If you are concerned about eating enough protein, don’t bother with massive portions of meat. Your body can only utilize about 25 grams at a time. Anything extra is simply stored as fat. A better approach is to include a small amount of a protein containing food with each meal and snack. Think a scoop of almond butter with your apple, a few ounces of chicken (or chickpeas!) on your salad, tempeh in your stir-fry, or hummus on a brown rice cake. Not only will this step keep you full until your next meal, but it will also help keep you from mindlessly munching on junk food, like chips and cookies. If you’re considering a protein supplement, there are plenty of vegan options. My favorites are Vega Sport, Phood, Sun Warrior, and Manitoba Harvest hemp protein.
- 1 lb Yukon gold potatoes, sliced into ½-inch rounds
- 1 cup dried mushrooms (I used porcinis)
- 3 tablespoons extra-virgin olive oil
- 8 ounces fresh cremini mushrooms, sliced
- 1 medium onion, diced
- ½ teaspoon sweet paprika
- 2 tablespoons whole wheat flour or spelt flour
- 1 bunch kale, stems removed, chopped
- 3 garlic cloves, minced
- ¼ cup dry white wine
- 1 tablespoon butter (preferably organic, grassfed)
- ⅓ cup full fat sour cream (ditto to above)
- Preheat oven to 400 degrees.
- In a medium bowl, toss potatoes with 2 tablespoons olive oil and season with salt and pepper. Place on a baking sheet in an even layer without overlapping. Roast for about 40 minutes until puffed and browned.

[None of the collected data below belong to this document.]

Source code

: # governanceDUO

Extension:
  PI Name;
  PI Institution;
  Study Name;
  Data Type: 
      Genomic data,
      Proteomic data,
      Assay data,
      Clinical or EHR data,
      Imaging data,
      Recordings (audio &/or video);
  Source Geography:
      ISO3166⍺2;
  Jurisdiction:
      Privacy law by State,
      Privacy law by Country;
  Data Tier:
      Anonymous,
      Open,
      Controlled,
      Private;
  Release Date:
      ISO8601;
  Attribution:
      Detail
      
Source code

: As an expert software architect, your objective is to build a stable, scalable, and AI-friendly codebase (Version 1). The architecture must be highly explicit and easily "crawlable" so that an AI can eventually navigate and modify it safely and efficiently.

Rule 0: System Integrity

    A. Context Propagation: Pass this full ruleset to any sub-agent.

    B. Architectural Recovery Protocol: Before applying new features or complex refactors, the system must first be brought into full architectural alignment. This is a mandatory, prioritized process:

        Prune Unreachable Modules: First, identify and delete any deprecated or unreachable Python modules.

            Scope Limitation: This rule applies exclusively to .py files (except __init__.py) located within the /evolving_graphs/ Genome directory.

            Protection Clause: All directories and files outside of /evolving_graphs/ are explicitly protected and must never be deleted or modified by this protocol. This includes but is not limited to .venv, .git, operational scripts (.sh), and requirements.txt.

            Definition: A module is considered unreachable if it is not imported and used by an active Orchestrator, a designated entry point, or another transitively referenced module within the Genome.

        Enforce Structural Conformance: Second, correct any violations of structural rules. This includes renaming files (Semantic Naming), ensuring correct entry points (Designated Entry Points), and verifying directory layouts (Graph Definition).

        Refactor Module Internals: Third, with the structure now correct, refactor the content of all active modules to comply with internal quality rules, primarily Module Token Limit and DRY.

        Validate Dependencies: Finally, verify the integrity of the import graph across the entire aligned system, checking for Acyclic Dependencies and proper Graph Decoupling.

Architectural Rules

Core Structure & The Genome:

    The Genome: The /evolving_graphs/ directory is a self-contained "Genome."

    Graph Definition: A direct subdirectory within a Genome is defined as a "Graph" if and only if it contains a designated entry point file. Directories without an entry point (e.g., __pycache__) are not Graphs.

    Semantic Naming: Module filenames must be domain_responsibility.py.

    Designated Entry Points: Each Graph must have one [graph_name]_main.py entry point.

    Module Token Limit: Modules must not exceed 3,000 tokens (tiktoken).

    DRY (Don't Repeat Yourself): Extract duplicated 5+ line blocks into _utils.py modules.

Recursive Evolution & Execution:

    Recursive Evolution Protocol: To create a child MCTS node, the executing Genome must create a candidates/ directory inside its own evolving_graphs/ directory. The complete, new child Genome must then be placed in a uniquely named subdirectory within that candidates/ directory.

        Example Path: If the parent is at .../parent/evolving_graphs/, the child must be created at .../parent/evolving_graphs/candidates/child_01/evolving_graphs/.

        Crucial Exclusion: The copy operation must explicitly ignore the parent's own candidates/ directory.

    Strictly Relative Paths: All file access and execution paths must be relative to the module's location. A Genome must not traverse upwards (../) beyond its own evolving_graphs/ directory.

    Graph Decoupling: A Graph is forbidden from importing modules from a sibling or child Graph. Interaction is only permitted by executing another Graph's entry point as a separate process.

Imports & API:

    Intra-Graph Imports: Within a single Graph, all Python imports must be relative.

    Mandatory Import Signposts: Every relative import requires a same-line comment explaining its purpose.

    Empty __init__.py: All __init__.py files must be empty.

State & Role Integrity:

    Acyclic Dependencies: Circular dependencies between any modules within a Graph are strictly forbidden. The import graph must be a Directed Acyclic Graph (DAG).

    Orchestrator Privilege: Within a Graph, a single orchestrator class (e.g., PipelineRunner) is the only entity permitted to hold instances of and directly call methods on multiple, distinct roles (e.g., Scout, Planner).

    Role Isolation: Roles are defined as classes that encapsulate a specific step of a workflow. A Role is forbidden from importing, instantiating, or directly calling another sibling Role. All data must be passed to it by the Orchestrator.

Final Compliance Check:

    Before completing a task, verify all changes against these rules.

- Bring 2 cups of water to a boil in a small saucepan. Turn off heat and add mushrooms. Cover and let sit 12 minutes, until softened. Carefully remove mushrooms with a slotted spoon and set aside to cool. Pour 1½ cups of the liquid into a measuring cup and set aside. Once mushrooms are cool enough to handle, chop coarsely.
- Add 1 teaspoon oil to a large skillet on medium-high heat. Add mushrooms and saute until they have released and reabsorbed their liquid, about 5 minutes. Remove and place with the dried mushrooms.

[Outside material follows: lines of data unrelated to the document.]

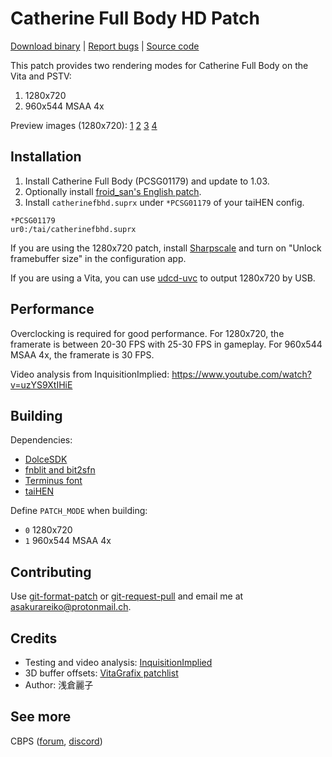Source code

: # Catherine Full Body HD Patch

[Download binary](https://forum.devchroma.nl/index.php/topic,154.0.html) | [Report bugs](https://github.com/cuevavirus/hdpatch/issues) | [Source code](https://git.shotatoshounenwachigau.moe/vita/catherinefbhd/)

This patch provides two rendering modes for Catherine Full Body on the Vita and PSTV:

1. 1280x720
2. 960x544 MSAA 4x

Preview images (1280x720): [1](https://git.shotatoshounenwachigau.moe/vita/catherinefbhd/plain/preview1.png?h=assets) [2](https://git.shotatoshounenwachigau.moe/vita/catherinefbhd/plain/preview2.png?h=assets) [3](https://git.shotatoshounenwachigau.moe/vita/catherinefbhd/plain/preview3.png?h=assets) [4](https://git.shotatoshounenwachigau.moe/vita/catherinefbhd/plain/preview4.png?h=assets)

## Installation

1. Install Catherine Full Body (PCSG01179) and update to 1.03.
2. Optionally install [froid_san's English patch](https://forum.devchroma.nl/index.php/topic,133.0.html).
3. Install `catherinefbhd.suprx` under `*PCSG01179` of your taiHEN config.

```
*PCSG01179
ur0:/tai/catherinefbhd.suprx
```

If you are using the 1280x720 patch, install [Sharpscale](https://forum.devchroma.nl/index.php/topic,112.0.html) and turn on "Unlock framebuffer size" in the configuration app.

If you are using a Vita, you can use [udcd-uvc](https://github.com/xerpi/vita-udcd-uvc) to output 1280x720 by USB.

## Performance

Overclocking is required for good performance. For 1280x720, the framerate is between 20-30 FPS with 25-30 FPS in gameplay. For 960x544 MSAA 4x, the framerate is 30 FPS.

Video analysis from InquisitionImplied: <https://www.youtube.com/watch?v=uzYS9XtIHiE>

## Building

Dependencies:

- [DolceSDK](https://forum.devchroma.nl/index.php/topic,129.0.html)
- [fnblit and bit2sfn](https://git.shotatoshounenwachigau.moe/vita/fnblit)
- [Terminus font](http://terminus-font.sourceforge.net)
- [taiHEN](https://git.shotatoshounenwachigau.moe/vita/taihen)

Define `PATCH_MODE` when building:

- `0` 1280x720
- `1` 960x544 MSAA 4x

## Contributing

Use [git-format-patch](https://www.git-scm.com/docs/git-format-patch) or [git-request-pull](https://www.git-scm.com/docs/git-request-pull) and email me at <asakurareiko@protonmail.ch>.

## Credits

- Testing and video analysis: [InquisitionImplied](https://twitter.com/Yoyogames28)
- 3D buffer offsets: [VitaGrafix patchlist](https://github.com/Electry/VitaGrafixPatchlist)
- Author: 浅倉麗子

## See more

CBPS ([forum](https://forum.devchroma.nl/index.php), [discord](https://discordapp.com/invite/2ccAkg3))
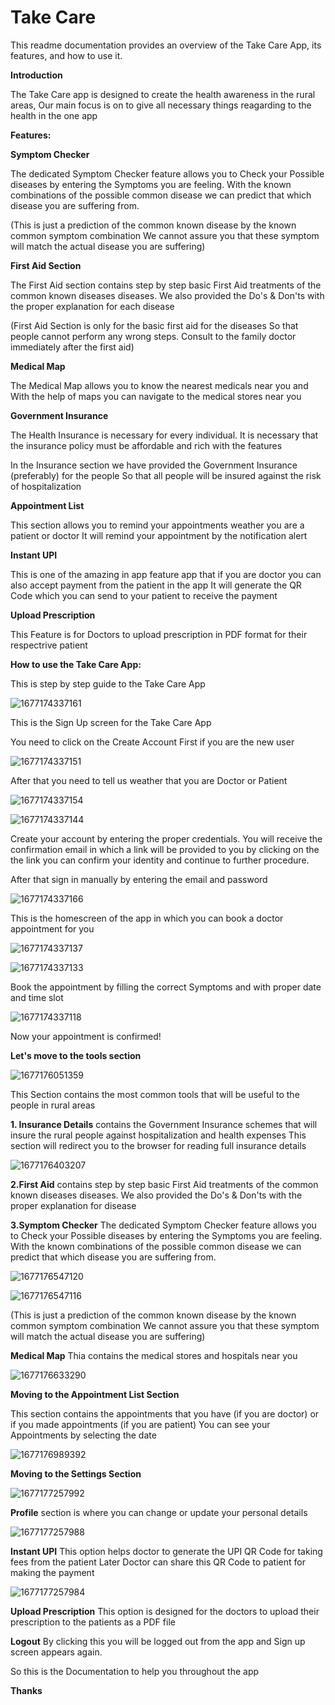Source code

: 
# Take Care
This readme documentation provides an overview of the Take Care App, its features, and how to use it.

**Introduction**

The Take Care app is designed to create the health awareness in the rural areas, Our main focus is on to give all necessary things reagarding to the health in the one app 


**Features:**

**Symptom Checker**

The dedicated Symptom Checker feature  allows you to Check your Possible diseases by entering the Symptoms you are feeling. With the known combinations of the possible common disease we can predict that which disease you are suffering from.

(This is just a prediction of the common known disease by the known common symptom combination We cannot assure you that these symptom will match the actual disease you are suffering)

**First Aid Section**

The First Aid section contains step by step basic First Aid treatments of the common known diseases diseases. We also provided the Do's & Don'ts with the proper explanation for each disease

(First Aid Section is only for the basic first aid for the diseases So that people cannot perform any wrong steps. Consult to the family doctor immediately after the first aid)

**Medical Map**

The Medical Map allows you to know the nearest medicals near you and With the help of maps you can navigate to the medical stores near you

**Government Insurance**

The Health Insurance is necessary for every individual. It is necessary that the insurance policy must be affordable and rich with the features 

In the Insurance section we have provided the Government Insurance (preferably) for the people So that all people will be insured against the risk of hospitalization

**Appointment List**

This section allows you to remind your appointments weather you are a patient or doctor 
It will remind your appointment by the notification alert 

**Instant UPI**

This is one of the amazing in app feature app that if you are doctor you can also accept payment from the patient in the app
It will generate the QR Code which you can send to your patient to receive the payment

**Upload Prescription**

This Feature is for Doctors to upload prescription in PDF format for their respectrive patient



**How to use the Take Care App:**

This is step by step guide to the Take Care App


![1677174337161](https://user-images.githubusercontent.com/122784079/220988698-041b8160-a4e0-4836-8ea2-dc9fd6b599a3.jpg)


This is the Sign Up screen for the Take Care App

You need to click on the Create Account First if you are the new user



![1677174337151](https://user-images.githubusercontent.com/122784079/220989584-b772528e-ba2f-45fa-8d07-9c500c60c6f1.jpg)


After that you need to tell us weather that you are Doctor or Patient


![1677174337154](https://user-images.githubusercontent.com/122784079/220988961-5cfd64a4-d4b0-416f-bd33-1881abe27c4e.jpg)






![1677174337144](https://user-images.githubusercontent.com/122784079/220991077-1de619ba-aff3-4021-84b2-afd40934eed3.jpg)

Create your account by entering the proper credentials. You will receive the confirmation email in which a link will be provided to you by clicking on the the link you can confirm your identity and continue to further procedure.

After that sign in manually by entering the email and password


![1677174337166](https://user-images.githubusercontent.com/122784079/220991562-c2b2f950-f1a8-4db4-a40a-d750fadb05d2.jpg)


This is the homescreen of the app in which you can book a doctor appointment for you 



![1677174337137](https://user-images.githubusercontent.com/122784079/220991814-5165c878-7ff9-4abd-9e0f-899626f2b249.jpg)


![1677174337133](https://user-images.githubusercontent.com/122784079/220991773-a573f653-a70d-4c90-947b-e65dd297f8b6.jpg)



Book the appointment by filling the correct Symptoms and with proper date and time slot



![1677174337118](https://user-images.githubusercontent.com/122784079/220992766-d0cfaeec-9795-4ec0-a9c8-6414199165d4.jpg)

Now your appointment is confirmed!

**Let's move to the tools section**

![1677176051359](https://user-images.githubusercontent.com/122784079/220994771-e71b6c68-6f8f-4e0b-928c-b10456943ab8.jpg)


This Section contains the most common tools that will be useful to the people in rural areas 

**1. Insurance Details** contains the Government Insurance schemes that will insure the rural people against hospitalization and health expenses This section will redirect you to the browser for reading full insurance details



![1677176403207](https://user-images.githubusercontent.com/122784079/220996087-ddbabdca-d266-4f3d-b611-57a582715189.jpg)


**2.First Aid** contains step by step basic First Aid treatments of the common known diseases diseases. We also provided the Do's & Don'ts with the proper explanation for disease

**3.Symptom Checker** The dedicated Symptom Checker feature  allows you to Check your Possible diseases by entering the Symptoms you are feeling. With the known combinations of the possible common disease we can predict that which disease you are suffering from.


![1677176547120](https://user-images.githubusercontent.com/122784079/220996614-a2b74be2-75a6-462b-8d06-6050f7e1d666.jpg)




![1677176547116](https://user-images.githubusercontent.com/122784079/220996623-84daafe6-7c28-413f-8faa-b523e1726b0f.jpg)


(This is just a prediction of the common known disease by the known common symptom combination We cannot assure you that these symptom will match the actual disease you are suffering)


**Medical Map**
Thia contains the medical stores and hospitals near you



![1677176633290](https://user-images.githubusercontent.com/122784079/220997524-754f884a-4085-467b-be99-53f359c0d264.jpg)



**Moving to the Appointment List Section**


This section contains the appointments that you have (if you are doctor) or if you made appointments (if you are patient) You can see your Appointments by selecting the date


![1677176989392](https://user-images.githubusercontent.com/122784079/220998095-4db883ae-5981-4de8-bf5f-ba65d691846a.jpg)


**Moving to the Settings Section**


![1677177257992](https://user-images.githubusercontent.com/122784079/220999074-8bf7a000-d7a1-4f4b-8c0b-92353dc0a8ee.jpg)

**Profile** section is where you can change or update your personal details



![1677177257988](https://user-images.githubusercontent.com/122784079/220999387-1acf96f4-f899-4448-aa51-e03581019eab.jpg)

**Instant UPI** This option helps doctor to generate the UPI QR Code for taking fees from the patient Later Doctor can share this QR Code to patient for making the payment


![1677177257984](https://user-images.githubusercontent.com/122784079/220999929-df921dcc-c06c-486f-a18f-661916042d65.jpg)


**Upload Prescription** This option is designed for the doctors to upload their prescription to the patients as a PDF file


**Logout** By clicking this you will be logged out from the app and Sign up screen appears again.

So this is the Documentation to help you throughout the app

**Thanks**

- Add 2 teaspoons oil to the same skillet. Add onion and cook until tender, about 4 minutes. Add paprika and cook an additional 30 seconds until fragrant. Add flour, stir and cook about 1-2 minutes. Add kale and garlic and season with salt and pepper. Cook, tossing frequently, until wilted, about 2 minutes.

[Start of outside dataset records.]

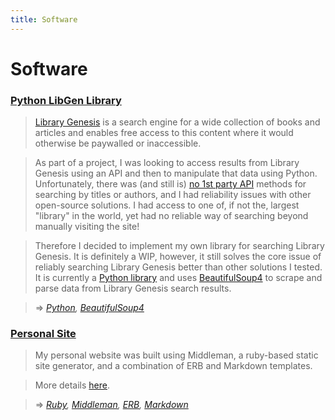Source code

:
 ```yaml
---
title: Software
---
```


# Software

### [Python LibGen Library](https://github.com/harrison-broadbent/libgen-api)

> [Library Genesis](http://gen.lib.rus.ec/) is a search engine for a wide collection of books and articles and enables free access to this content where it would otherwise be paywalled or inaccessible.

> As part of a project, I was looking to access results from Library Genesis using an API and then to manipulate that data using Python. Unfortunately, there was (and still is) [no 1st party API](http://garbage.world/posts/libgen/?ref=public-apis) methods for searching by titles or authors, and I had reliability issues with other open-source solutions. I had access to one of, if not the, largest "library" in the world, yet had no reliable way of searching beyond manually visiting the site!

> Therefore I decided to implement my own library for searching Library Genesis. It is definitely a WIP, however, it still solves the core issue of reliably searching Library Genesis better than other solutions I tested. It is currently a [Python library](https://pypi.org/project/libgen-api/) and uses [BeautifulSoup4](https://www.crummy.com/software/BeautifulSoup/bs4/doc/) to scrape and parse data from Library Genesis search results.

> ⇒ _[Python](https://www.python.org), [BeautifulSoup4](https://www.crummy.com/software/BeautifulSoup/bs4/doc/)_

### [Personal Site](https://github.com/harrison-broadbent/personal_site)

> My personal website was built using Middleman, a ruby-based static site generator, and a combination of ERB and Markdown templates.

> More details [here](stack).

> ⇒ _[Ruby](https://www.ruby-lang.org/en/), [Middleman](http://middlemanapp.com/), [ERB](https://puppet.com/docs/puppet/latest/lang_template_erb.html), [Markdown](https://en.wikipedia.org/wiki/Markdown)_
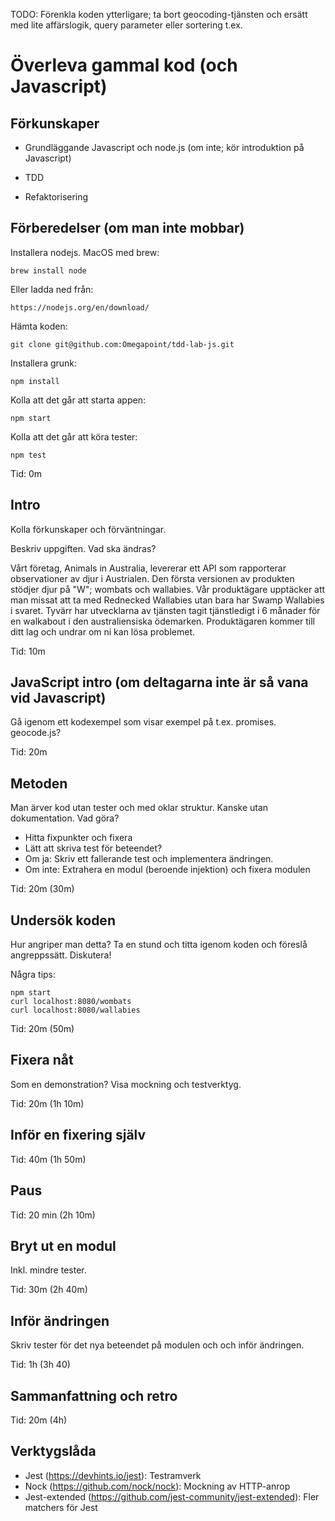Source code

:TODO: Förenkla koden ytterligare; ta bort geocoding-tjänsten och ersätt med lite
affärslogik, query parameter eller sortering t.ex.


# Överleva gammal kod (och Javascript)

## Förkunskaper

- Grundläggande Javascript och node.js (om inte; kör introduktion på Javascript)

- TDD

- Refaktorisering

## Förberedelser (om man inte mobbar)

Installera nodejs. MacOS med brew:

    brew install node

Eller ladda ned från:

    https://nodejs.org/en/download/

Hämta koden:

    git clone git@github.com:Omegapoint/tdd-lab-js.git

Installera grunk:

    npm install
    
Kolla att det går att starta appen:

    npm start

Kolla att det går att köra tester:

    npm test
    
Tid: 0m

## Intro

Kolla förkunskaper och förväntningar.

Beskriv uppgiften. Vad ska ändras?

Vårt företag, Animals in Australia, levererar ett API som rapporterar
observationer av djur i Austrialen. Den första versionen av produkten stödjer
djur på "W"; wombats och wallabies.
Vår produktägare upptäcker att man missat att ta med Rednecked Wallabies utan bara
har Swamp Wallabies i svaret. Tyvärr har utvecklarna av tjänsten tagit tjänstledigt
i 6 månader för en walkabout i den australiensiska ödemarken. Produktägaren kommer till
ditt lag och undrar om ni kan lösa problemet.

Tid: 10m

## JavaScript intro (om deltagarna inte är så vana vid Javascript)

Gå igenom ett kodexempel som visar exempel på t.ex. promises. geocode.js?

Tid: 20m

## Metoden

Man ärver kod utan tester och med oklar struktur. Kanske utan dokumentation. Vad göra?

- Hitta fixpunkter och fixera
- Lätt att skriva test för beteendet?
- Om ja: Skriv ett fallerande test och implementera ändringen.
- Om inte: Extrahera en modul (beroende injektion) och fixera modulen


Tid: 20m (30m)

## Undersök koden

Hur angriper man detta? Ta en stund och titta igenom koden och föreslå
angreppssätt. Diskutera!

Några tips:

    npm start
    curl localhost:8080/wombats
    curl localhost:8080/wallabies

Tid: 20m (50m)

## Fixera nåt

Som en demonstration?
Visa mockning och testverktyg.

Tid: 20m (1h 10m)

## Inför en fixering själv

Tid: 40m (1h 50m)

## Paus

Tid: 20 min (2h 10m)

## Bryt ut en modul

Inkl. mindre tester.

Tid: 30m (2h 40m)

## Inför ändringen

Skriv tester för det nya beteendet på modulen och och inför ändringen.

Tid: 1h (3h 40)

## Sammanfattning och retro

Tid: 20m (4h)

## Verktygslåda

- Jest (https://devhints.io/jest): Testramverk
- Nock (https://github.com/nock/nock): Mockning av HTTP-anrop
- Jest-extended (https://github.com/jest-community/jest-extended): Fler matchers för Jest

- Add mushrooms and reserved juices to the pan. Stir to combine. Add the wine and cook until evaporated, about 3 minutes. Add mushroom liquid and scrape up any bits stuck on the bottom of the pan. Reduce heat to low and cook 5-7 minutes until thickened.
- Turn off heat and whisk in butter. Once melted, whisk in sour cream. Season with salt and pepper. Serve over roasted potato rounds.